• Challenge:
Extract every line of text from the data below and copy each one verbatim. Leave the pictures out of your answer.

Stored data
——————

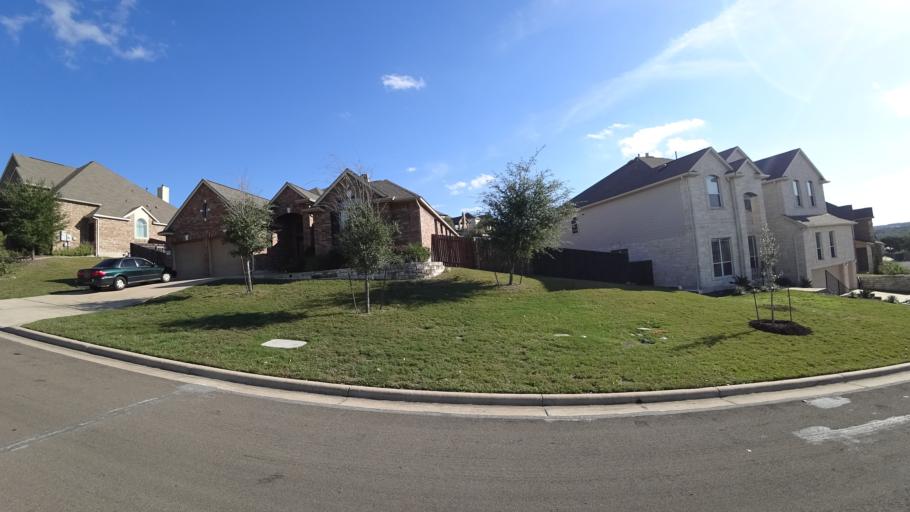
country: US
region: Texas
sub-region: Travis County
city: Barton Creek
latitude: 30.2497
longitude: -97.8789
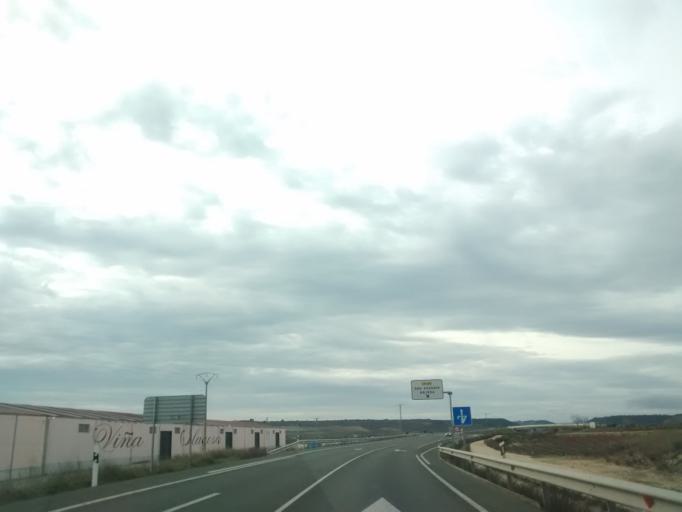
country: ES
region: La Rioja
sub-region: Provincia de La Rioja
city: San Asensio
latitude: 42.5115
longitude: -2.7346
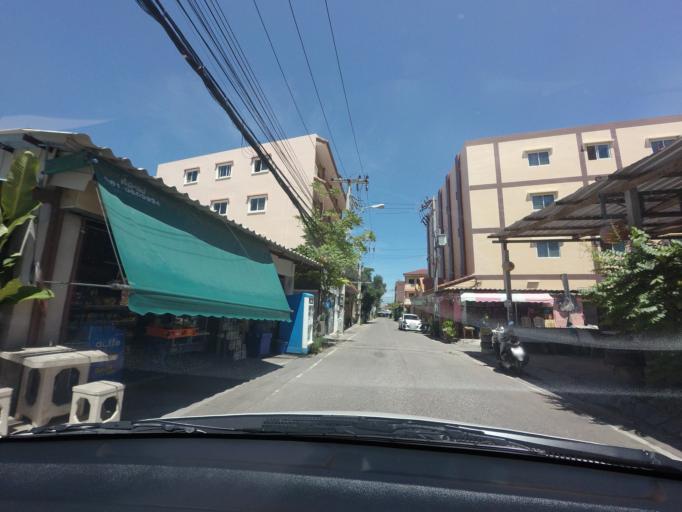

——————

• Completed task:
country: US
region: Texas
sub-region: Travis County
city: Barton Creek
latitude: 30.2497
longitude: -97.8789
country: ES
region: La Rioja
sub-region: Provincia de La Rioja
city: San Asensio
latitude: 42.5115
longitude: -2.7346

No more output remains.